PASSAGE –

The links between the pansy counterculture and jazz are undeniable: drag balls and performances took place in ballrooms, nightclubs and casinos, where female impersonators sang and danced along to the top tunes of the day. Indeed, the opportunity to dance with a drag queen was reportedly a draw for heterosexual—or perhaps more accurately, bicurious—men. So influential was this early queer culture that it even fed into the jazz scene: “Masculine Women, Feminine Men” was a hit for the Savoy Havana Band, while renowned female impersonator Karyl Norman (born George Francis Peduzzi, in 1897) penned swinging songs including “Nobody Lied (When They Said That I Cried Over You)” and “I’m Through (Shedding Tears Over You),” which were covered by several other artists.


Like jazz, the pansy craze soon found its way onto the silver screen—a move which would, unfortunately, contribute to its downfall. Female impersonator Gene Malin (born Victor Eugene James Malinovsky, in 1908) was winning awards for his elaborate feminine costumes, worn to Manhattan drag balls, by the time he was a teenager. He found work on Broadway as a “chorus moll” (a slang term for an effeminate, young, gay man) as well as on the nightclub circuit, appearing in shows like Princess Flavor and Sisters of the Chorus—Broadway columnist Louis Sobol described Malin as “baby-faced lad who lisped and pressed his fingers into his thighs” during performances. (That wasn’t to say that Malin was all soft: newspapers report that he punched a heckler at one of his performances.)

Source records
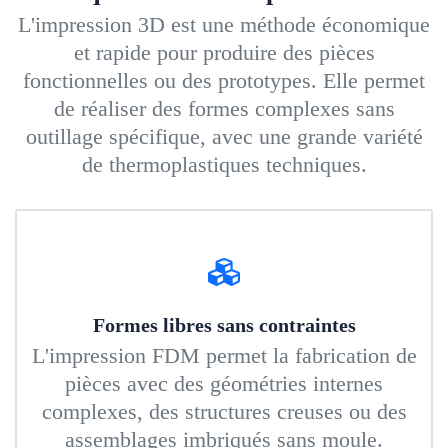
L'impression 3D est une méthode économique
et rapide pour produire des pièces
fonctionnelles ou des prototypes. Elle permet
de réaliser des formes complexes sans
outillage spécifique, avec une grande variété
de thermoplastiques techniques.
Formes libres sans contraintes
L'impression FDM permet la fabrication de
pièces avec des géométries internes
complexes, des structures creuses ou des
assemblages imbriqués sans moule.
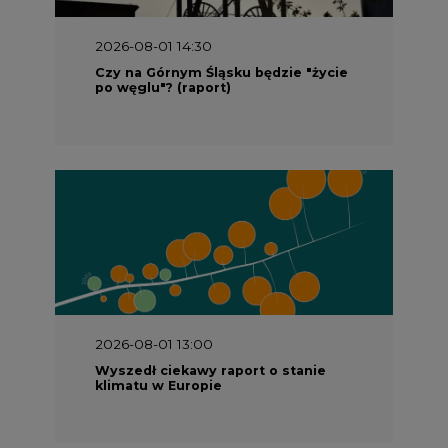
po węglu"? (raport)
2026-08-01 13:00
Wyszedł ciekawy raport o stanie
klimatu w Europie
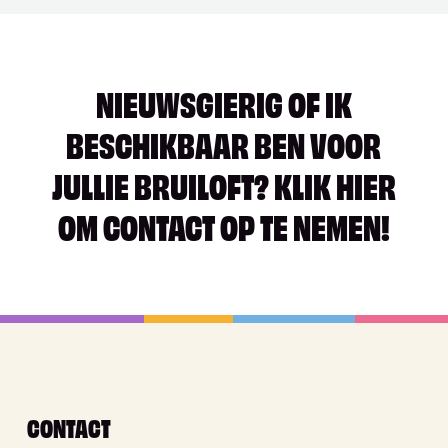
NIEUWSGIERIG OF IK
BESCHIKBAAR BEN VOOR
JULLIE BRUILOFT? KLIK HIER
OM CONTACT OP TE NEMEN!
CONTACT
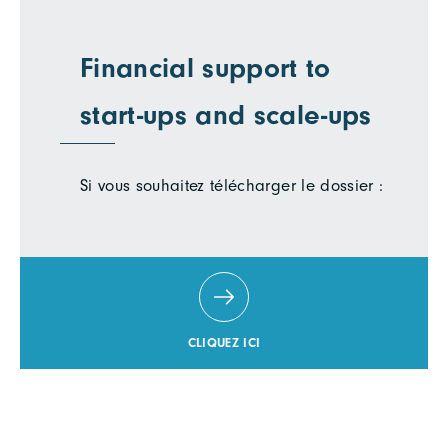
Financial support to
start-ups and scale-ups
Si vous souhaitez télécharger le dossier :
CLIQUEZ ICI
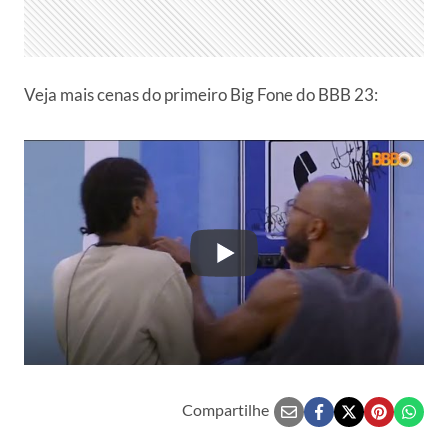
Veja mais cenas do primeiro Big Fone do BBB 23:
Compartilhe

...

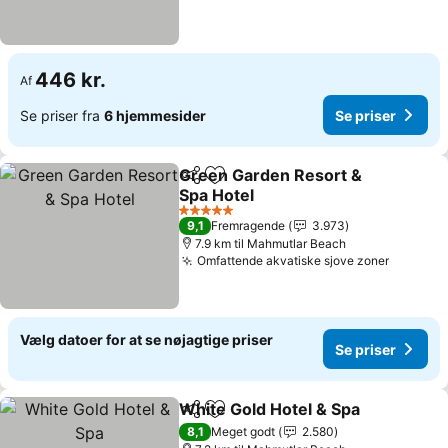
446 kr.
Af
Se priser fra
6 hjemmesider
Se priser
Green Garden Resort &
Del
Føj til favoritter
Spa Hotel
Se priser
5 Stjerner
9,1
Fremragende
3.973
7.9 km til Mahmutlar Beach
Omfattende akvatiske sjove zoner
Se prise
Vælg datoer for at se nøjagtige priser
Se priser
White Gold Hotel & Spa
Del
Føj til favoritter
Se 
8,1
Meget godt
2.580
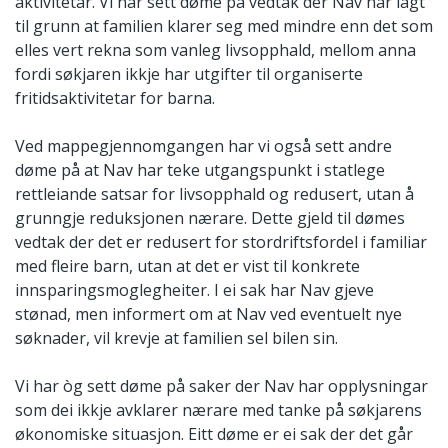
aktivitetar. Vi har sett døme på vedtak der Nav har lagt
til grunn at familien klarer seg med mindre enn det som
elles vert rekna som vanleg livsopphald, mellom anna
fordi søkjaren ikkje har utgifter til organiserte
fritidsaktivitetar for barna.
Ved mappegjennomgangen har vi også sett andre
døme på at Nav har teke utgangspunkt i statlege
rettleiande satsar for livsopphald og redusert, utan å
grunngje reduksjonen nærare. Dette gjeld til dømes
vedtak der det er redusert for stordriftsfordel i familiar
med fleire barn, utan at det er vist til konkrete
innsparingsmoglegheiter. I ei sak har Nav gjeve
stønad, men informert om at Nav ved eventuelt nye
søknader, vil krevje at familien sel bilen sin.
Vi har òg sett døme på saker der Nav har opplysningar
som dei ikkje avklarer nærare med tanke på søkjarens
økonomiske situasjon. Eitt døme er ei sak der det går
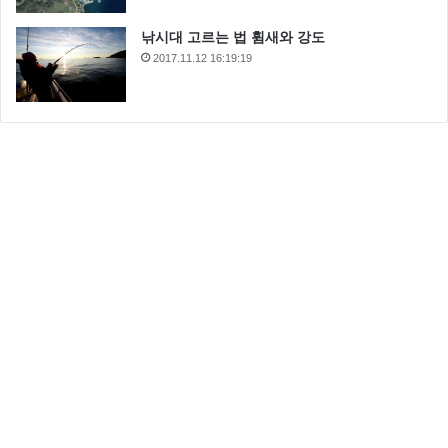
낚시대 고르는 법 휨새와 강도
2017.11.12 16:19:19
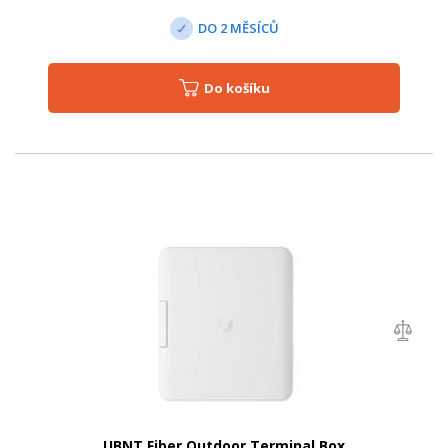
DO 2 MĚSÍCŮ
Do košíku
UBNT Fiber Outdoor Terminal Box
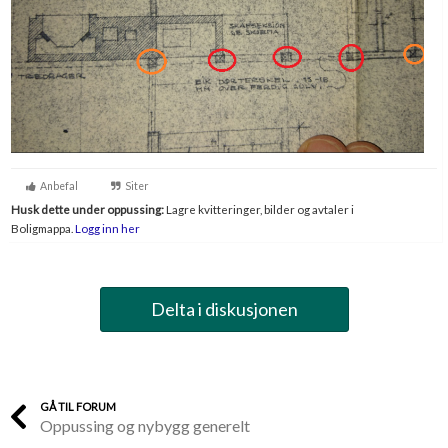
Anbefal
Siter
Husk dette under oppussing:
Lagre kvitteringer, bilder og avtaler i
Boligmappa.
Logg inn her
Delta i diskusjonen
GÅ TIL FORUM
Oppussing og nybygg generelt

* * *

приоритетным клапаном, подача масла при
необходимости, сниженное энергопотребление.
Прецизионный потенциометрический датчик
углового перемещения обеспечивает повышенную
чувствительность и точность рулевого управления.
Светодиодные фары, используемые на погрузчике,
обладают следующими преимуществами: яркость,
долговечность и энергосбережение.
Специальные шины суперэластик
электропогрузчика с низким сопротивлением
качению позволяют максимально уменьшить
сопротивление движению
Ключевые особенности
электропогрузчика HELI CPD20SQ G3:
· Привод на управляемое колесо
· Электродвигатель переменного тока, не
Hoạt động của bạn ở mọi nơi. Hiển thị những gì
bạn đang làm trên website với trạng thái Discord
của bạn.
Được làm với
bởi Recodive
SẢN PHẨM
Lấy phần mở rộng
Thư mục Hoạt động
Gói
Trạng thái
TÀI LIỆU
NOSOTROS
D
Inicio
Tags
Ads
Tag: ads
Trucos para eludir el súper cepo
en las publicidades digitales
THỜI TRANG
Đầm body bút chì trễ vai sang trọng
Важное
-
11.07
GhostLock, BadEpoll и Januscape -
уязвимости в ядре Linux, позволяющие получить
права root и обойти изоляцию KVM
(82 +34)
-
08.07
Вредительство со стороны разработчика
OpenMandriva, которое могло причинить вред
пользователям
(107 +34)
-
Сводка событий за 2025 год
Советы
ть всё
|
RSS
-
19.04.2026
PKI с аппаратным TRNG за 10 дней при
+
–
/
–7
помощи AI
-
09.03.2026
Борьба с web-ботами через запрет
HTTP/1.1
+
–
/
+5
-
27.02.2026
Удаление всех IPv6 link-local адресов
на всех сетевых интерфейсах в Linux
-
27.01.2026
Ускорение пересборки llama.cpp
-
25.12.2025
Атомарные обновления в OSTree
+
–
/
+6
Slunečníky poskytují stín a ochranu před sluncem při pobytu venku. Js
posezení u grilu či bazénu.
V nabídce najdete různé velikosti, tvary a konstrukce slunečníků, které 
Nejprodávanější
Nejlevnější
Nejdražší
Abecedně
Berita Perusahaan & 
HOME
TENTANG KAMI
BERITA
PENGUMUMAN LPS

TASKS –
A – Please write out the part of the passage on the pansy craze that opens with the words containing "The links between" and closes with "several other artists.".
B – Answer these questions from the passage on the pansy craze:
(i) Which band had a hit with "Masculine Women, Feminine Men"?
(ii) What was Gene Malin's birth name?
(iii) What did newspapers report Malin did to a heckler at one of his performances?

SOLUTIONS PER TASK –
A –
The links between the pansy counterculture and jazz are undeniable: drag balls and performances took place in ballrooms, nightclubs and casinos, where female impersonators sang and danced along to the top tunes of the day. Indeed, the opportunity to dance with a drag queen was reportedly a draw for heterosexual—or perhaps more accurately, bicurious—men. So influential was this early queer culture that it even fed into the jazz scene: “Masculine Women, Feminine Men” was a hit for the Savoy Havana Band, while renowned female impersonator Karyl Norman (born George Francis Peduzzi, in 1897) penned swinging songs including “Nobody Lied (When They Said That I Cried Over You)” and “I’m Through (Shedding Tears Over You),” which were covered by several other artists.

B –
(i) The Savoy Havana Band
(ii) Victor Eugene James Malinovsky
(iii) He punched the heckler.